[[ Raw data, beginning ]]

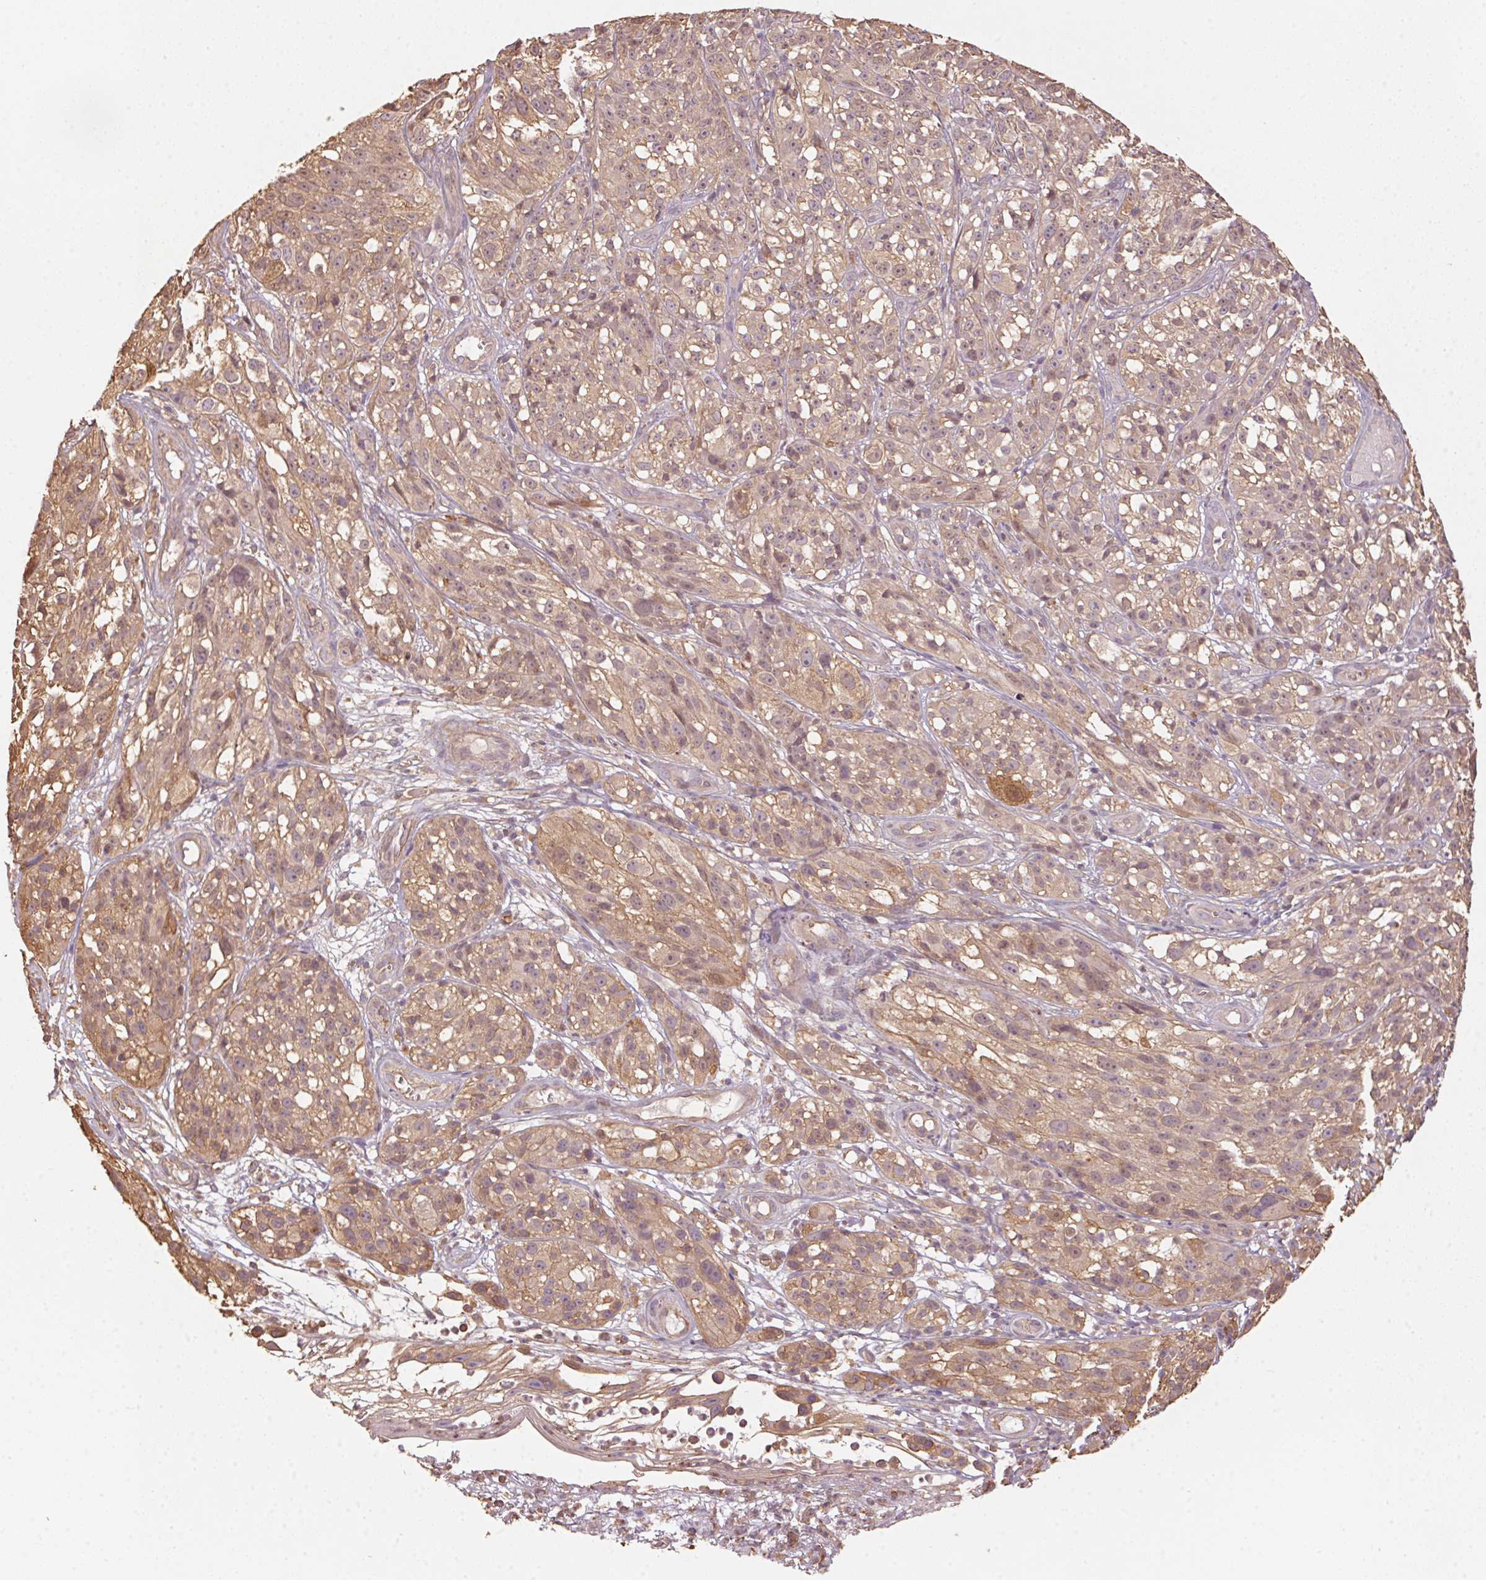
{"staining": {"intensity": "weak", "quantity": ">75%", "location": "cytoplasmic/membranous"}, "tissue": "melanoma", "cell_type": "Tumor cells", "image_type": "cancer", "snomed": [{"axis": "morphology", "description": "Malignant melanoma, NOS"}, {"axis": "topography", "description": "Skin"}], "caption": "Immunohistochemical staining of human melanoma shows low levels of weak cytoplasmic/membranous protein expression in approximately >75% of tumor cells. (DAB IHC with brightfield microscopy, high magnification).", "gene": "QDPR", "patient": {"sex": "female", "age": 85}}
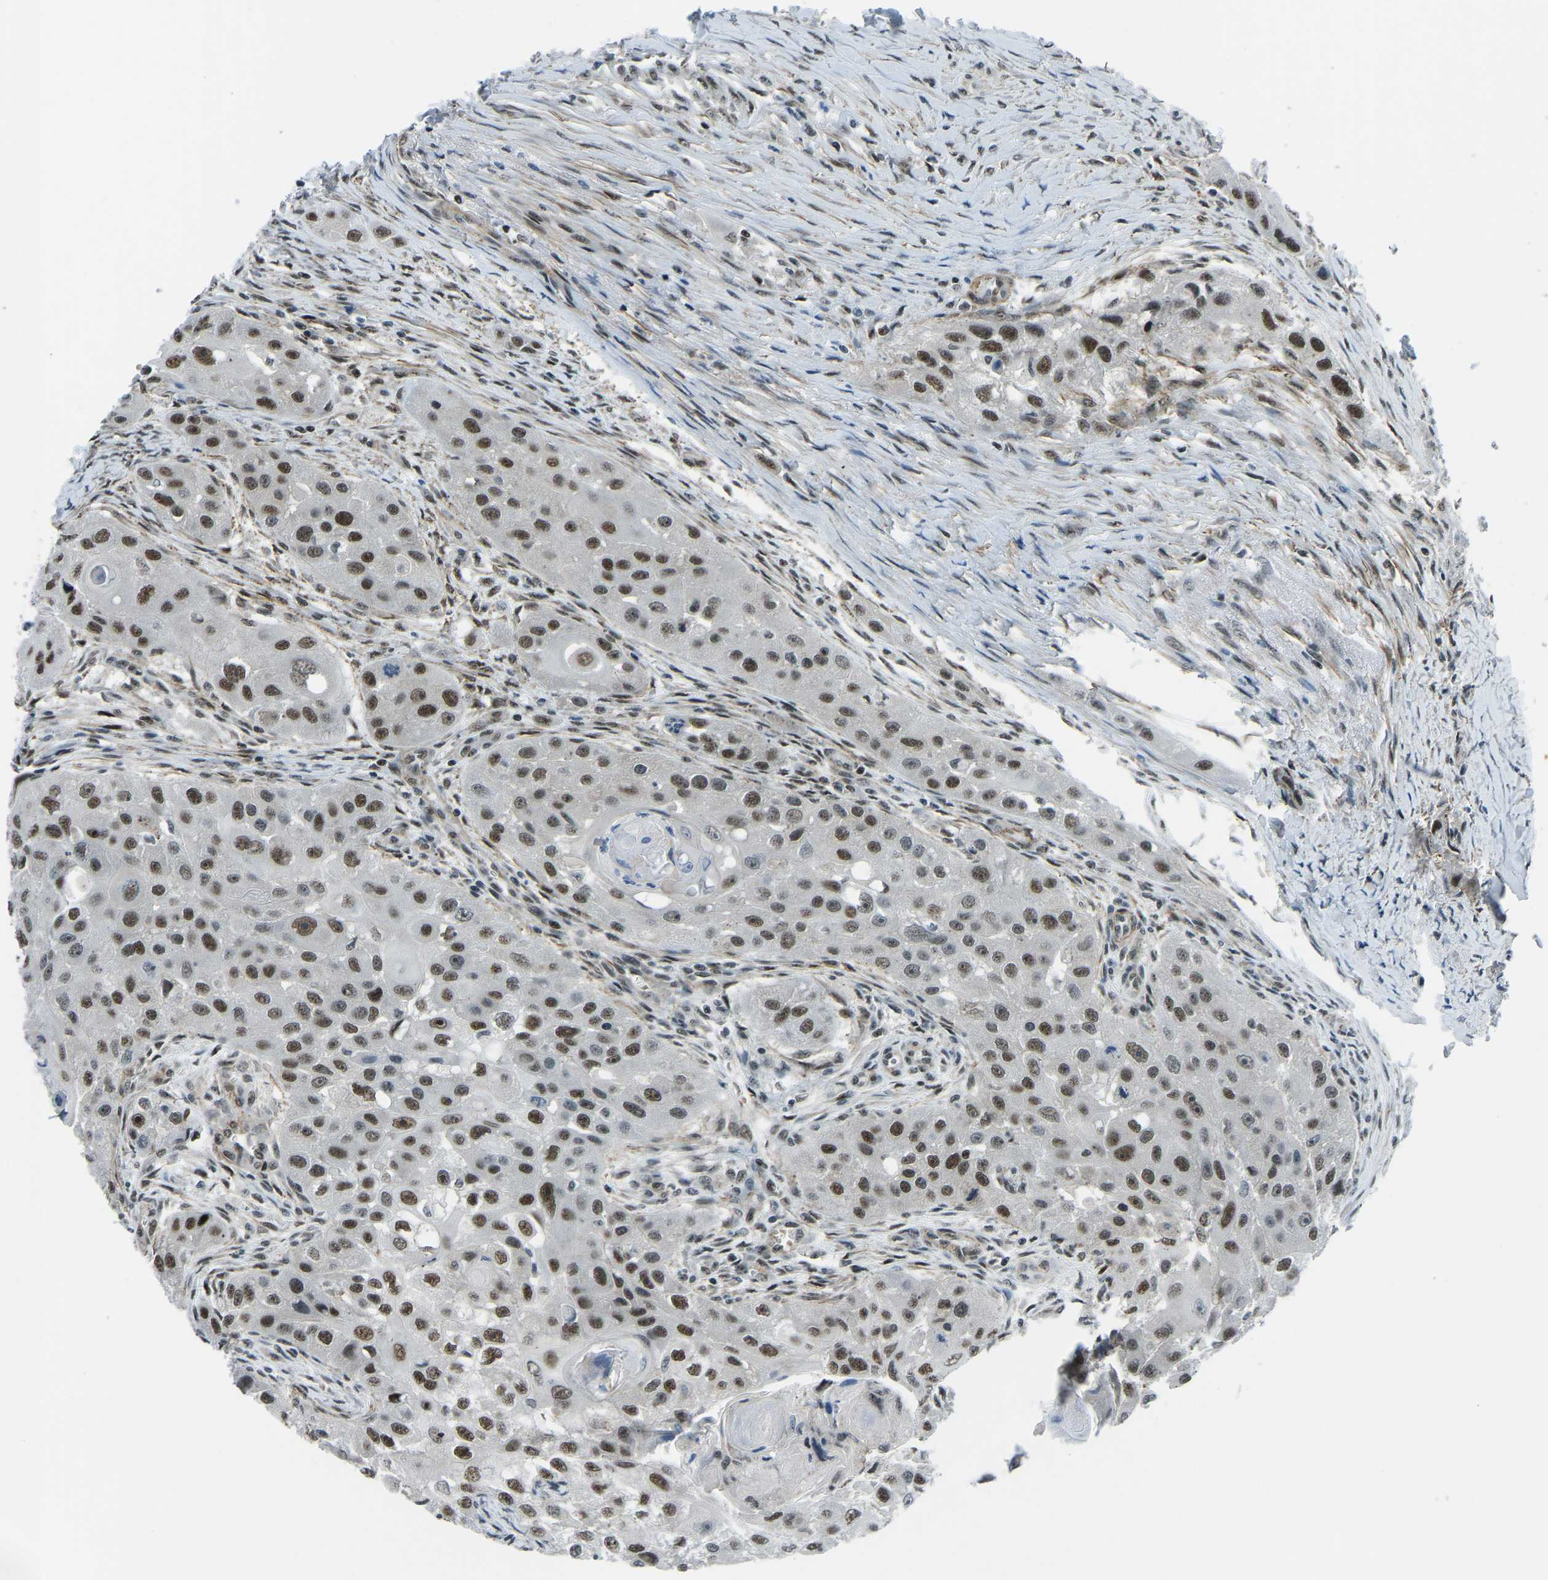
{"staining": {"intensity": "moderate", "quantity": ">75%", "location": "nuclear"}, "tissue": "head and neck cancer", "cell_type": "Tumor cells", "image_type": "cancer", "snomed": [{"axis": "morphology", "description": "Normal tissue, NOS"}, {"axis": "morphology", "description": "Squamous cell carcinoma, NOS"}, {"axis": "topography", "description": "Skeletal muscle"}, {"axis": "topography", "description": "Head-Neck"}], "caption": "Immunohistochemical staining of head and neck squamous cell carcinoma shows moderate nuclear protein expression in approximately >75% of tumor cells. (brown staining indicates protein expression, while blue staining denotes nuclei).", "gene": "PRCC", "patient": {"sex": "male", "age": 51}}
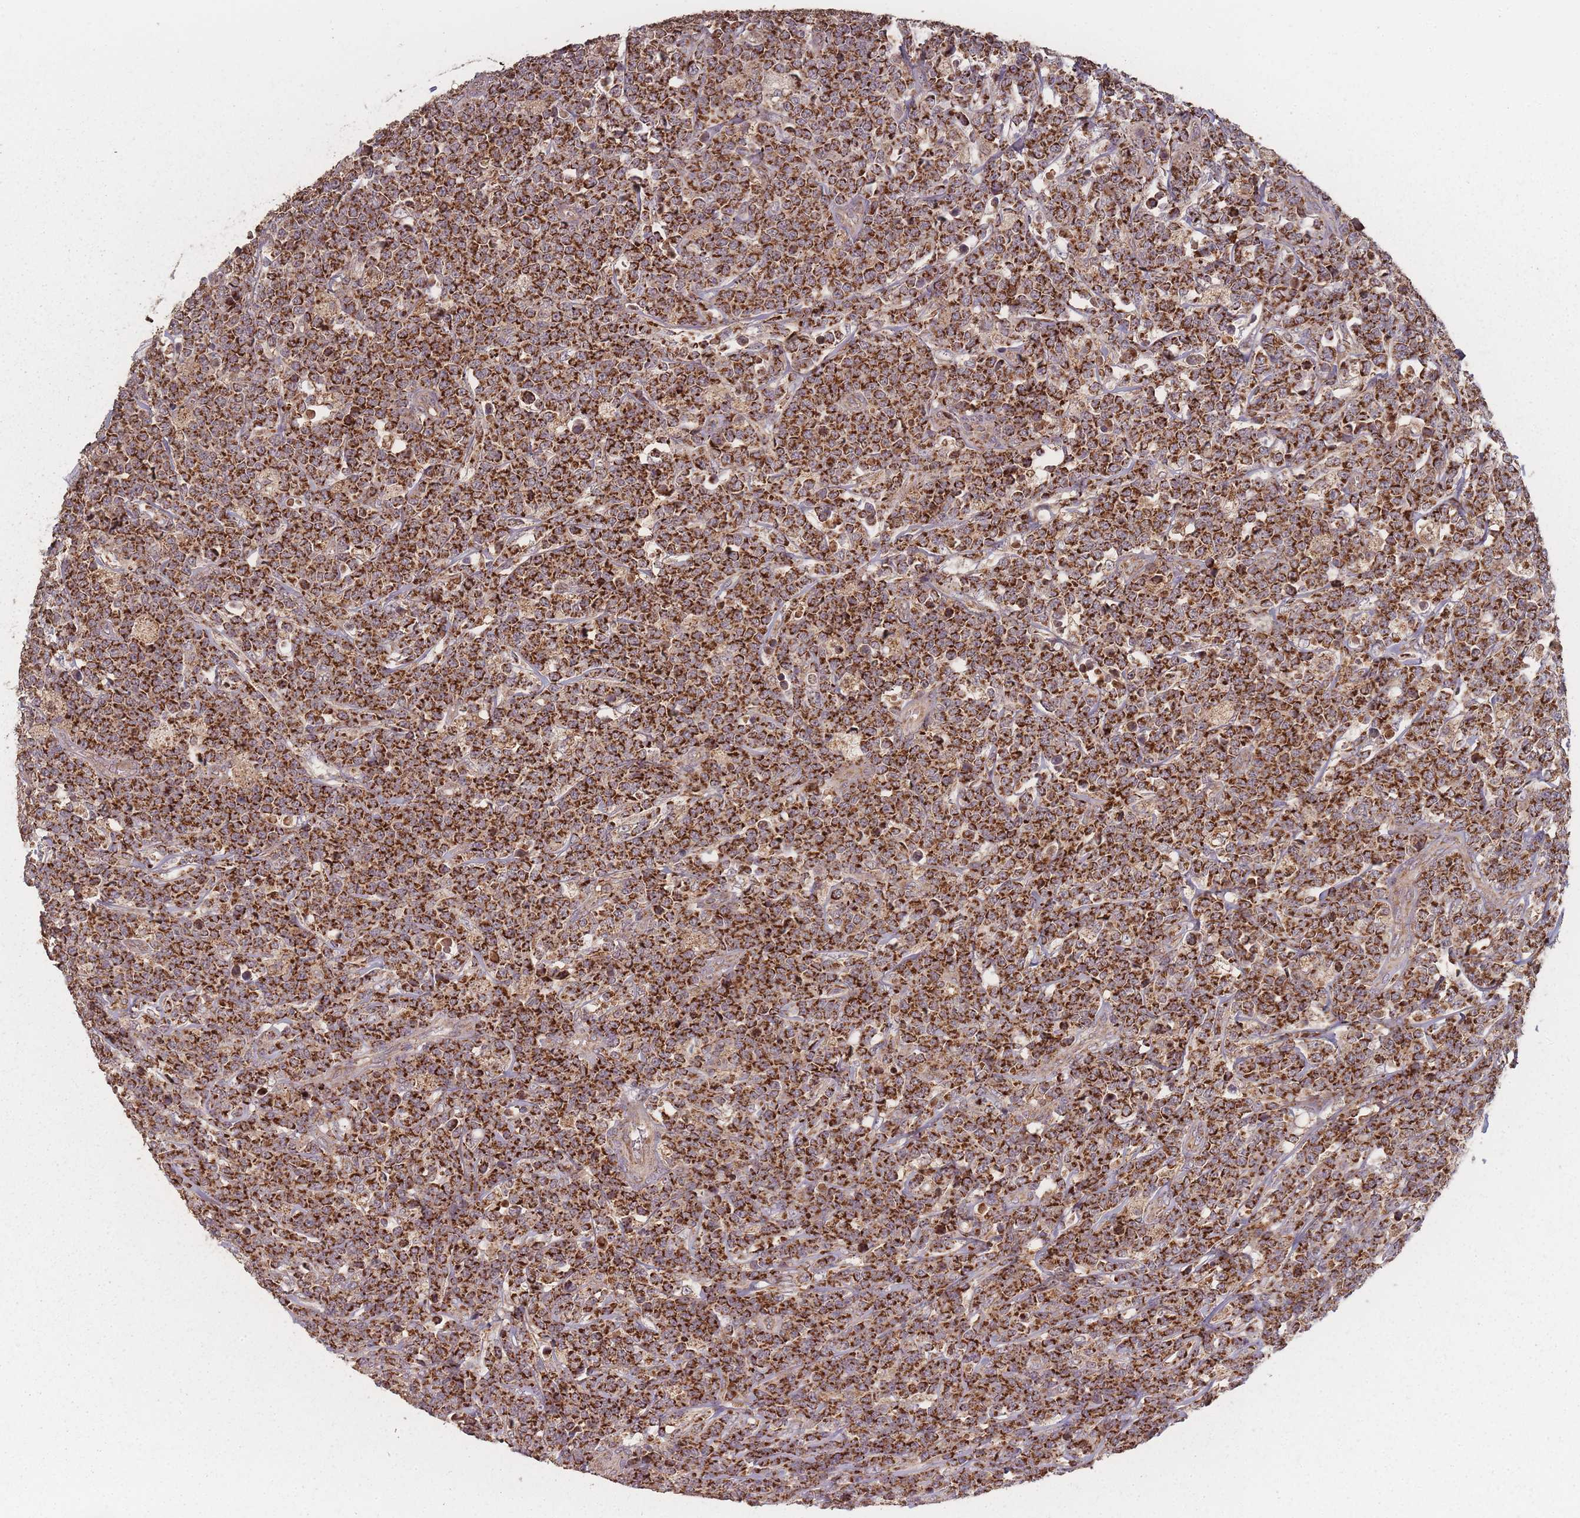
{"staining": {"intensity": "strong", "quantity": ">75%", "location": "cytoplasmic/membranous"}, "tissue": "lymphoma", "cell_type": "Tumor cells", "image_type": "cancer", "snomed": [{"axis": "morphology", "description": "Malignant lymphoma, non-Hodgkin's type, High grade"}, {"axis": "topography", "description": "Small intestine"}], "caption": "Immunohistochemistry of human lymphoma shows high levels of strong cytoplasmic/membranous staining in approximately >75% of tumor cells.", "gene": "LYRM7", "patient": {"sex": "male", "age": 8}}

[[ Raw data, end ]]

Work to be completed: Your task is to retype the listing exactly, without its pictures.

Exercise answer:
{"staining": {"intensity": "weak", "quantity": ">75%", "location": "cytoplasmic/membranous"}, "tissue": "melanoma", "cell_type": "Tumor cells", "image_type": "cancer", "snomed": [{"axis": "morphology", "description": "Malignant melanoma, NOS"}, {"axis": "topography", "description": "Skin"}], "caption": "Immunohistochemical staining of human melanoma shows low levels of weak cytoplasmic/membranous protein expression in approximately >75% of tumor cells. (DAB IHC with brightfield microscopy, high magnification).", "gene": "QDPR", "patient": {"sex": "female", "age": 85}}
{"staining": {"intensity": "moderate", "quantity": ">75%", "location": "nuclear"}, "tissue": "head and neck cancer", "cell_type": "Tumor cells", "image_type": "cancer", "snomed": [{"axis": "morphology", "description": "Normal tissue, NOS"}, {"axis": "morphology", "description": "Squamous cell carcinoma, NOS"}, {"axis": "topography", "description": "Skeletal muscle"}, {"axis": "topography", "description": "Head-Neck"}], "caption": "Immunohistochemical staining of head and neck squamous cell carcinoma shows moderate nuclear protein expression in approximately >75% of tumor cells. (brown staining indicates protein expression, while blue staining denotes nuclei).", "gene": "PRCC", "patient": {"sex": "male", "age": 51}}
{"staining": {"intensity": "strong", "quantity": ">75%", "location": "cytoplasmic/membranous"}, "tissue": "lymphoma", "cell_type": "Tumor cells", "image_type": "cancer", "snomed": [{"axis": "morphology", "description": "Malignant lymphoma, non-Hodgkin's type, High grade"}, {"axis": "topography", "description": "Small intestine"}], "caption": "Immunohistochemistry of human lymphoma shows high levels of strong cytoplasmic/membranous staining in approximately >75% of tumor cells.", "gene": "LYRM7", "patient": {"sex": "male", "age": 8}}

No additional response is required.